Intracellular associations indicate that granins may play a role in the regulatory mechanisms involved in differential secretion of gonadotrophins. The effect of GnRH on mRNA expression, storage and secretory patterns of granins and gonadotrophins was investigated in male mice. GnRH antiserum (G/A) was injected into mice in the treatment group (n = 15) at 12 h intervals for 2 days and a subset (n = 9) was killed. Buserelin (G/A + B) was administered to the remaining mice (n = 6), which were killed 2 h later; control mice (n = 6) were killed at the onset of the study. LHb mRNA content was lower in G/A and G/A + B mice compared with controls, whereas plasma LH concentrations were higher in G/A + B mice. FSHbeta mRNA content did not change, whereas plasma FSH concentrations were lower in G/A mice compared with controls, and higher in G/A + B mice compared with both G/A and control mice. Secretogranin II (SgII) and CgA mRNA contents were not different between experimental groups. There were more granules per gonadotroph in G/A mice, and considerably fewer after Buserelin treatment. Immunogold labelling of gonadotrophs revealed the presence of LH(+ve)/SgII(+ve) and LH(+ve)/SgII(-ve) granules, and negligible numbers of LH(-ve)/SgII(+ve) granules.
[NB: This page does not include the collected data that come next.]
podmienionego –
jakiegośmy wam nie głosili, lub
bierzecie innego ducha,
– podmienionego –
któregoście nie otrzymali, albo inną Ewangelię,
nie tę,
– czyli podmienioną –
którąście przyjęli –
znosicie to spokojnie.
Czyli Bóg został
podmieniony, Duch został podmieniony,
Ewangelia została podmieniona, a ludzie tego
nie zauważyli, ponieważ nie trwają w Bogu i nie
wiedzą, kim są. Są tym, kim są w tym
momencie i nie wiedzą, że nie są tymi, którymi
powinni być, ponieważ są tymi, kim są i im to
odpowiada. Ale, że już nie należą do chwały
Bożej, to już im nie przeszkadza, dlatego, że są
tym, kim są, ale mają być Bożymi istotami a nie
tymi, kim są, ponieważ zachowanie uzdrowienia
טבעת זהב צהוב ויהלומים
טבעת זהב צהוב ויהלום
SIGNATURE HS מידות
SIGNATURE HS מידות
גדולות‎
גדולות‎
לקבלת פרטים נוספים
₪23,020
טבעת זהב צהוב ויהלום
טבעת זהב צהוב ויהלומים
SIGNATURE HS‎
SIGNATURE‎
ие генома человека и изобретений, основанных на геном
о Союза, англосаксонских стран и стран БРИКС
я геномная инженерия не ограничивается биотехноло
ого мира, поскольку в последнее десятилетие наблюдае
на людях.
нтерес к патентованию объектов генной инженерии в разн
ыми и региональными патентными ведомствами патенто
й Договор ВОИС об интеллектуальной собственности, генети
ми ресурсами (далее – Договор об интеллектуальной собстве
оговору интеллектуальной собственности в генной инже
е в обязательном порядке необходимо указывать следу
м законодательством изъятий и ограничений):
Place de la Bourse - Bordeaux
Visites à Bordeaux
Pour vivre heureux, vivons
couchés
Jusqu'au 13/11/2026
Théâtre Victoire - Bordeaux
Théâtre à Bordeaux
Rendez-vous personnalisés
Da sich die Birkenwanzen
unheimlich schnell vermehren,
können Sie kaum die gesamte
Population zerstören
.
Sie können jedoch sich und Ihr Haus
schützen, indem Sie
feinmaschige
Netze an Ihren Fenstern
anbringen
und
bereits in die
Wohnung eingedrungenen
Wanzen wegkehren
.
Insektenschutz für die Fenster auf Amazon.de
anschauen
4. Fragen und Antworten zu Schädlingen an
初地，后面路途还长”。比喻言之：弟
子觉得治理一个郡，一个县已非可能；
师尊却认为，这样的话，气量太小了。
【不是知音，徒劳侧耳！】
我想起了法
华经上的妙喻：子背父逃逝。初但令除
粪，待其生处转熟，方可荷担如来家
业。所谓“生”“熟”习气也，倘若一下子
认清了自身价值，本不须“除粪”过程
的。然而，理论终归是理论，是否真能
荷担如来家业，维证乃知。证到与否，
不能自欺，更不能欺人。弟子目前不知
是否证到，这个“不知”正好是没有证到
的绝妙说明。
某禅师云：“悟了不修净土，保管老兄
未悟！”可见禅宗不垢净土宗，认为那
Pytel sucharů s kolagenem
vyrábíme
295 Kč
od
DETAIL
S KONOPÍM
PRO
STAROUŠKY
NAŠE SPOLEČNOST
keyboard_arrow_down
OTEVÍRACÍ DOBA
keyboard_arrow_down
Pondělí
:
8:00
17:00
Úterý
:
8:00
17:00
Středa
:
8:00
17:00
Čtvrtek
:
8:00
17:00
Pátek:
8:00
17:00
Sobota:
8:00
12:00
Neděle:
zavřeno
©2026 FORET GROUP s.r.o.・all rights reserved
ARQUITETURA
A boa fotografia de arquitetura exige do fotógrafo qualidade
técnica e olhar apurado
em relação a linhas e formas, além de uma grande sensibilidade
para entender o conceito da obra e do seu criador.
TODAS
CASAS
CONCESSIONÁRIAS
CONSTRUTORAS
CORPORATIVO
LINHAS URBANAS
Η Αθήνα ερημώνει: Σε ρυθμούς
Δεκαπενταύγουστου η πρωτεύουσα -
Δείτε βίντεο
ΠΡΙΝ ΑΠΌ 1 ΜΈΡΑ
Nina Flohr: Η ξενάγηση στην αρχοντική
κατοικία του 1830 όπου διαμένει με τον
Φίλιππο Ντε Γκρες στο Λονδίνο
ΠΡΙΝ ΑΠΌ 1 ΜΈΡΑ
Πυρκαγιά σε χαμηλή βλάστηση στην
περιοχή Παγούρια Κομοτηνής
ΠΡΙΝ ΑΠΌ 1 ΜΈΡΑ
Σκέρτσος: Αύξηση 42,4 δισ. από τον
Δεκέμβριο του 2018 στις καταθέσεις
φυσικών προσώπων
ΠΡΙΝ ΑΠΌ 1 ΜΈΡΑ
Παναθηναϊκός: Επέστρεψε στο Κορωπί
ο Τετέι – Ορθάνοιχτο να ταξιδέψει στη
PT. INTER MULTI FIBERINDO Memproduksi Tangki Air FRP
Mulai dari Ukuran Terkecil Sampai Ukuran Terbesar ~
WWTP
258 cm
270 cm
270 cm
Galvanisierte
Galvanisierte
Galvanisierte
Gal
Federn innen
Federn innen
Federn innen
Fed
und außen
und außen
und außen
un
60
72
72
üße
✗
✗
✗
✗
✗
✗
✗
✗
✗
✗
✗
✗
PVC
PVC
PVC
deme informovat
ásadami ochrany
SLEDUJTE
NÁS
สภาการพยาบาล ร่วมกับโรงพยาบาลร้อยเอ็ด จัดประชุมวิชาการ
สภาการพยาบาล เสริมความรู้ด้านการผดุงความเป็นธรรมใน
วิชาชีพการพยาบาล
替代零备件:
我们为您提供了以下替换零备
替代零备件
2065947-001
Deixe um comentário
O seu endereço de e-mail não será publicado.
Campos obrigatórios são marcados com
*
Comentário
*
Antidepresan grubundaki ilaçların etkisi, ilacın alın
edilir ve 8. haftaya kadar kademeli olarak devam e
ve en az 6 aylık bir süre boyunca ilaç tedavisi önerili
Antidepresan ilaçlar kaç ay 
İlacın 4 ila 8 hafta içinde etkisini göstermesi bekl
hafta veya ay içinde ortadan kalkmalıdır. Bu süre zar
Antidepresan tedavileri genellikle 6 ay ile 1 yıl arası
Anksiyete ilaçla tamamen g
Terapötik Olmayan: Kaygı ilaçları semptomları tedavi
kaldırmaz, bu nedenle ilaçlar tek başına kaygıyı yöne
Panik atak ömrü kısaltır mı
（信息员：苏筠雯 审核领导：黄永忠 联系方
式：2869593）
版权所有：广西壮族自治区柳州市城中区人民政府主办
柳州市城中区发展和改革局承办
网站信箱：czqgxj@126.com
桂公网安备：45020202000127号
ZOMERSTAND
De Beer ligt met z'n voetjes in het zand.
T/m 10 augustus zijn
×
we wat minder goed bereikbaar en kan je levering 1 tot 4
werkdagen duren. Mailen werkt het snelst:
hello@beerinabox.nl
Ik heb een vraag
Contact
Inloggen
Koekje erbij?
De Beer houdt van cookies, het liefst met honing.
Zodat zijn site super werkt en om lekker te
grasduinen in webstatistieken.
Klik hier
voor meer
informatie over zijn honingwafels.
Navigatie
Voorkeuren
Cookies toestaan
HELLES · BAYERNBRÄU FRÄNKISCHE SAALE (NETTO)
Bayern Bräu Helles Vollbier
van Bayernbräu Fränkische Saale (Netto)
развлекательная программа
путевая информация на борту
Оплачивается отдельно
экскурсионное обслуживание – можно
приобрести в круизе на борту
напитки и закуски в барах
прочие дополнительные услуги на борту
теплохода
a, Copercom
Both the numbers of LH(+ve)/SgII(+ve) granules and overall granule antigenicity for SgII were higher in G/A mice compared with controls and G/A + B mice. In contrast, there were fewer LH(+ve)/SgII(-ve) granules per gonadotroph in G/A mice compared with controls. In conclusion, absence of GnRH input to the pituitary gland resulted in preferential storage of SgII and subsequently increased intragranular co-aggregation with LH. Administration of Buserelin to G/A mice resulted in the apparent release of LH(+ve)/SgII(+ve) granules that was reflected by an increase in plasma LH concentrations, indicating that these granules were in the regulated secretory pathway. In contrast, secretion of LH(+ve)/SgII(-ve) granules did not appear to be influenced by the actions of Buserelin and, therefore, may have been destined for constitutive release, possibly to maintain basal plasma LH concentrations.